Filing a State Tax Return
In addition to a federal tax return some students may have to file a state tax return. If you had a paid internship in the U.S., you will most likely have to file a state tax return for the state in which you did the internship. This is normally a good thing, since you may well be entitled to a refund. Please note that the Sprintax Program will help you prepare and file your state taxes for a fee.

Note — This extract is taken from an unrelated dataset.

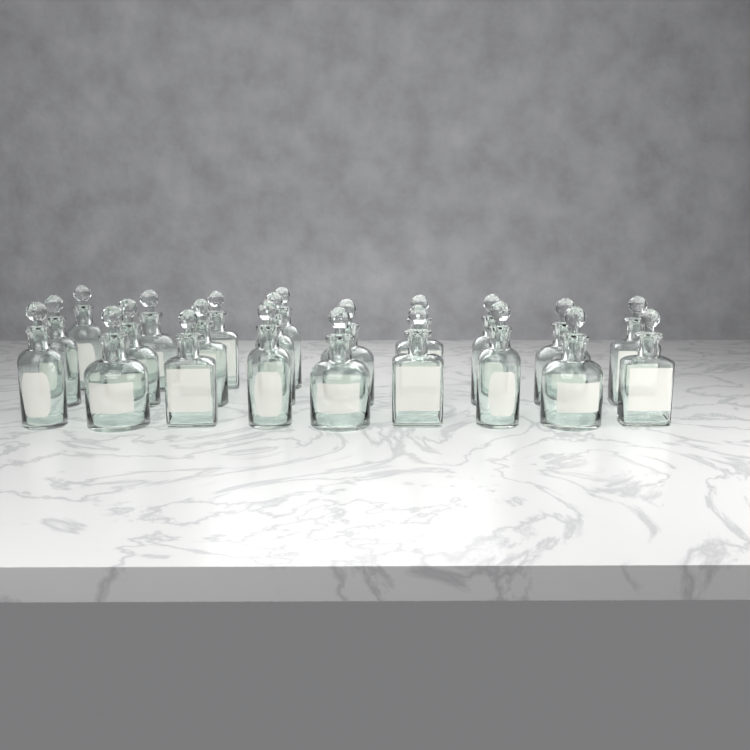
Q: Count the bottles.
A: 22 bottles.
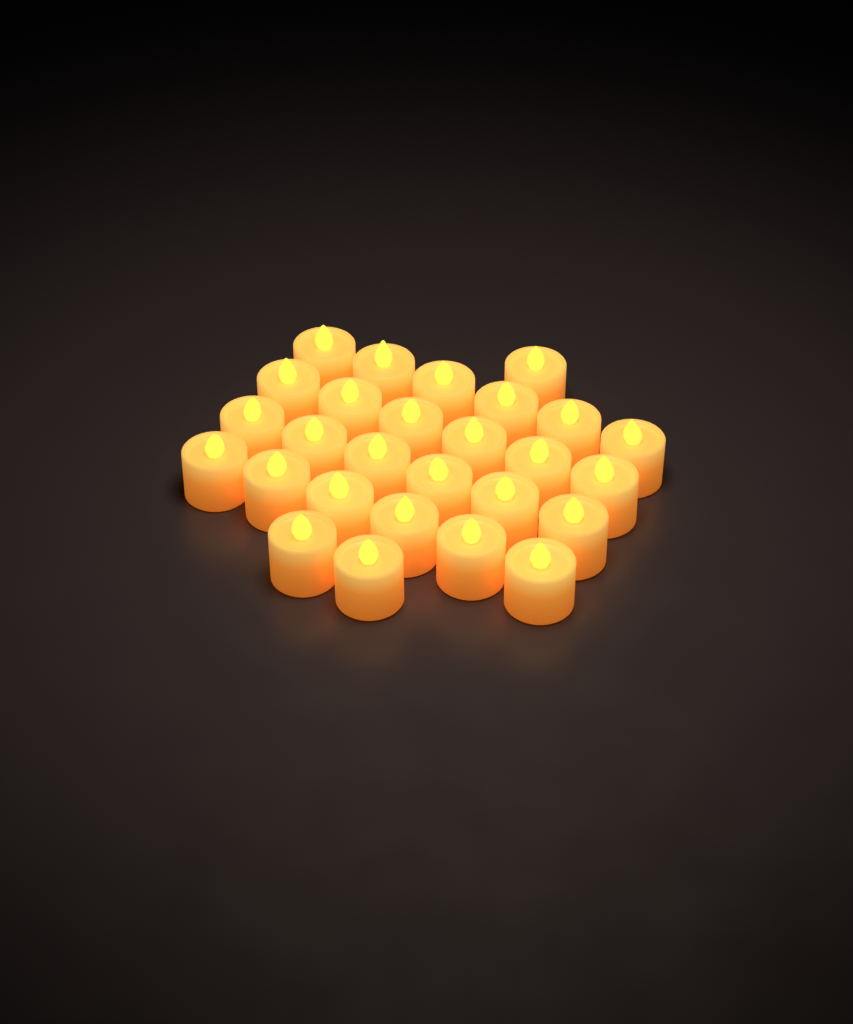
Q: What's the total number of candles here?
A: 27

You don't have to file a state tax return form for Massachusetts unless you have earned over $8,000.00 in Massachusetts during the previous year. If you did earn more than $8,000.00 in Massachusetts last year, then you must file a Massachusetts non-resident tax return (Form 1-NR/PY, Nonresident or Part-Year Resident Income Tax Return). The help form and instructions available online. However, you should probably go to one of the tax sessions at UMass, since the volunteers there can help you complete your return. If are filing Massachusetts state tax return, you need to show proof of health insurance. You will receive a Form 1099-HC (Massachusetts Health Care Coverage) in the mail. Do not throw this away, since the information provided on the form is needed to complete your state tax return for Massachusetts. For more information on what to do about taxes if you accept a paid internship, see Taxes and Paid Internships.
If you have had a paid internship in a state other than Massachusetts, you may have to file a state tax return for that state. You'll need to fill out the state tax form for the state(s) in which you worked. You should complete the state tax return yourself and mail it to the address listed. However, you should probably go to one of the tax sessions at UMass, since the volunteers there can help you complete your state tax return. For more information on what to do about taxes if you accept a paid internship, see Taxes and Paid Internship.

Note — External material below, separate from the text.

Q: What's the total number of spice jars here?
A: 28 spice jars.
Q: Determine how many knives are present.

Some students may be asked by Bank of America to complete a W-8BEN form. If you receive such a form and you have been an F-1 student in the United States for five years or less, it is essential that you complete the form--here is a copy of the form and instructions for filling it out--and return it by the date requested. The bank is required to have a withholding document on file in order to determine how/if to report interest income to the Internal Revenue Service (IRS) and whether or not tax should be withheld on the amount. If the bank's records indicate that you (the account holder) are a non-immigrant, the bank may mail you a W-8BEN to certify your foreign status. Therefore, if you have a bank account, the banking industry needs to have the W-8BEN on file in order to show the IRS that, YES, interest income was paid on your account, but NO, it's not taxable. Most students, if sent the W-8BEN, should just complete Part I, including your permanent address abroad, and sign the bottom at Part IV. The middle section will not apply to most individuals, since even if you are from a country that has a tax treaty with the United States, interest earnings are usually not part of the treaty benefits.

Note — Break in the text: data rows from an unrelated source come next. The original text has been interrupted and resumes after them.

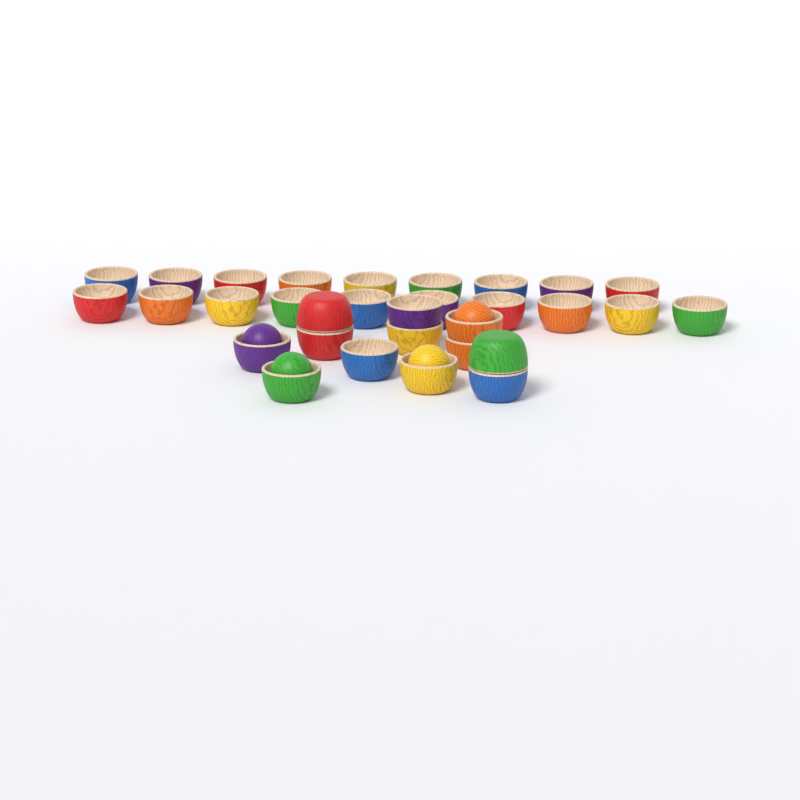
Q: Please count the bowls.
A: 31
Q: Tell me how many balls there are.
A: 4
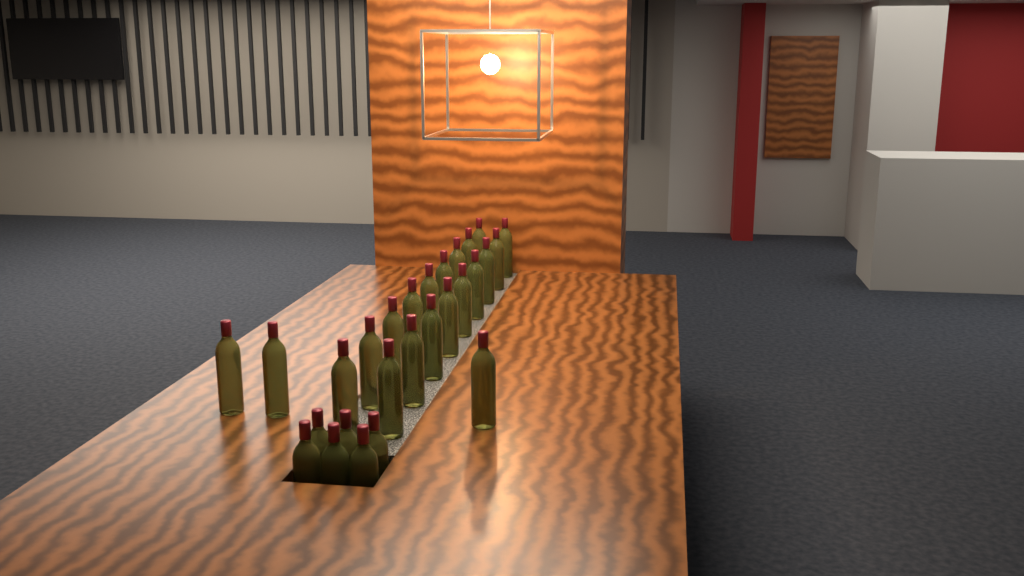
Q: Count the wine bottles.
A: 27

Health care reform legislation requires Massachusetts state residents age 18 and over to have health care coverage. All students will receive a Form 1099-HC in the mail showing proof of health care coverage. It is used to fill out the Schedule HC form, which is a required part of the Massachusetts state income tax return. You only need this form if you must file a Massachusetts state tax return. You don't have to file a state tax return form for Massachusetts unless you have earned over $8,000.00 in Massachusetts during the previous calendar year. If you don't have to file a Massachusetts tax return form, then you can ignore Form 1099-HC.